Moreover, Francis and Bernie occupy similar positions within their respective institutions: on the edge of the inside. Francis is trying to push his church toward being more pastoral, more understanding of the challenges faced by parishioners. His latest document, “Amoris Laetitia,” spoke of accepting that there is a difference between Catholic ideals of family and the everyday reality. For this he has faced institutional resistance: Donald Trump is not the only man who regards the Pope as a social justice warrior.
Likewise, Sanders is trying to push the Democrats to the left. Conservatives would say this is where they have always been, but Sanders’ ideas on breaking up banks and tackling inequality, not just inequity, are the stuff of the 1930s.
He represents a rejection of the Clintonite status quo. Part of that is a move away from the politics of identity that Hillary Clinton plays so well. While she tends to see voters in terms of sectional interest — women, African-Americans, LGBTQ, etc. — Bernie understands society in terms of competing classes. He is socially liberal but not to the degree that it would eclipse the shared economic interests of, say, the unemployed steelworker and a gay single father.
So when he was asked about his difference with Francis over abortion, he was happy to say that the two men will “just have to disagree.” More important to focus on filling people’s bellies.
An America politician saying he’s happy just to disagree with someone? Hail Mary! Alas, the relationship between politics and religion has become too theatrical and partisan in recent years. Since the 1970s the narrative has been that church-attending, socially conservative Christians vote Republican and Buddha-loving agnostics lean Democrat. Yes, that’s supported by a lot of polling evidence — but it’s also the stuff of political shorthand, lazily forcing individuals and churches into political columns.
The reality is that religion does not fit the standard left-right divide very well. Catholic doctrine is inclined toward the social conservatism of Ted Cruz. But its concern for the poor surely makes it more favorable toward the economic policies of the left.

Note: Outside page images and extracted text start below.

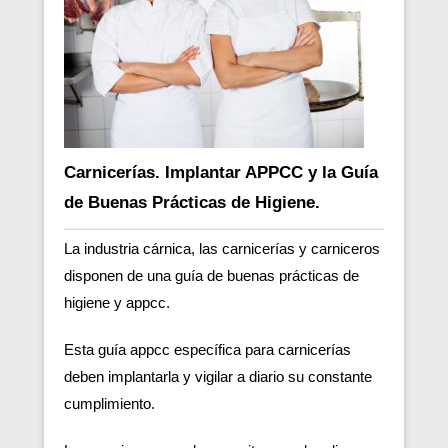
Carnicerías. Implantar APPCC y la Guía
de Buenas Prácticas de Higiene.
La industria cárnica, las carnicerías y carniceros
disponen de una guía de buenas prácticas de
higiene y appcc.
Esta guía appcc específica para carnicerías
deben implantarla y vigilar a diario su constante
cumplimiento.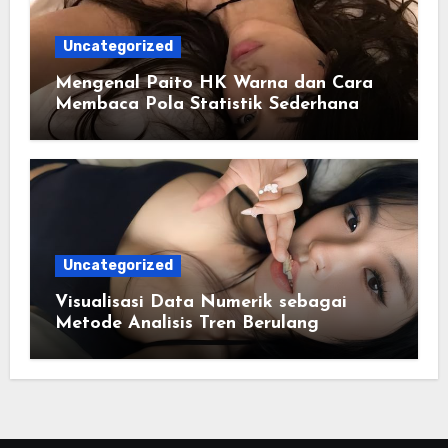
Uncategorized
Mengenal Paito HK Warna dan Cara
Membaca Pola Statistik Sederhana
Uncategorized
Visualisasi Data Numerik sebagai
Metode Analisis Tren Berulang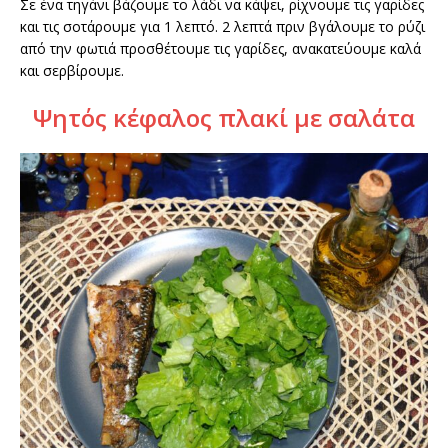
Σε ένα τηγάνι βάζουμε το λάδι να κάψει, ρίχνουμε τις γαρίδες
και τις σοτάρουμε για 1 λεπτό. 2 λεπτά πριν βγάλουμε το ρύζι
από την φωτιά προσθέτουμε τις γαρίδες, ανακατεύουμε καλά
και σερβίρουμε.
Ψητός κέφαλος πλακί με σαλάτα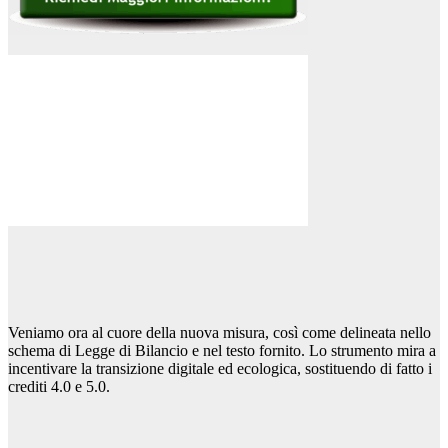
Veniamo ora al cuore della nuova misura, così come delineata nello
schema di Legge di Bilancio e nel testo fornito. Lo strumento mira a
incentivare la transizione digitale ed ecologica, sostituendo di fatto i
crediti 4.0 e 5.0.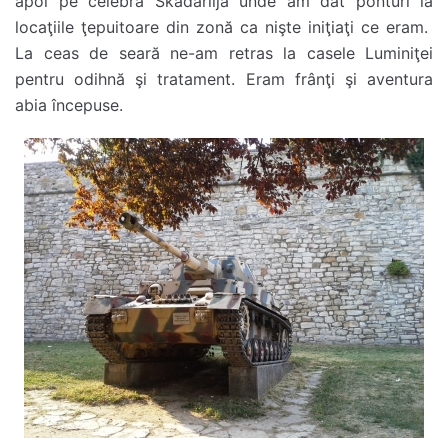
apoi pe celebra Skadarlija unde am dat ponturi la
locaţiile ţepuitoare din zonă ca nişte iniţiaţi ce eram.
La ceas de seară ne-am retras la casele Luminiţei
pentru odihnă şi tratament. Eram frânţi şi aventura
abia începuse.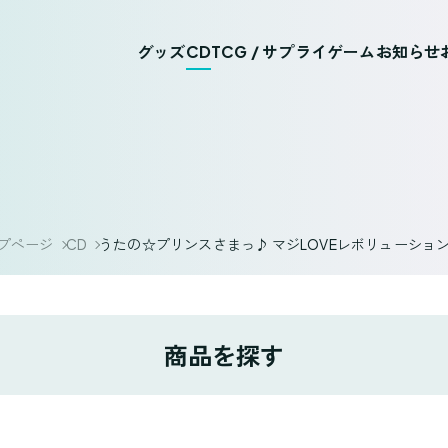
グッズ
CD
TCG / サプライ
ゲーム
お知らせ
プページ
CD
うたの☆プリンスさまっ♪ マジLOVEレボリューショ
商品を探す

Culture, tragically, intrudes and tears up potentially fruitful alliances. The Obama administration enjoyed a lot of clerical sympathy for its determination to expand health care coverage. But it lost that sympathy when it insisted that some religious organizations cover contraception costs for employees — leading to a sad, spiteful fight with a group of nuns.
If Bernie Sanders could find some way of decoupling his economic populism from this needlessly antagonistic cultural liberalism, he could find a whole new constituency waiting for him — just as Francis has won plaudits from left-wing celebrities such as Susan Sarandon and Mia Farrow by accentuating the church’s message on poverty. Identify commonalities, downplay differences.
The emergence of a left-wing politics infused with Christian spirituality would be a fine thing to happen. And the idea that a self-professed secular Jew could spearhead such a thing is rather wonderful. Only in America.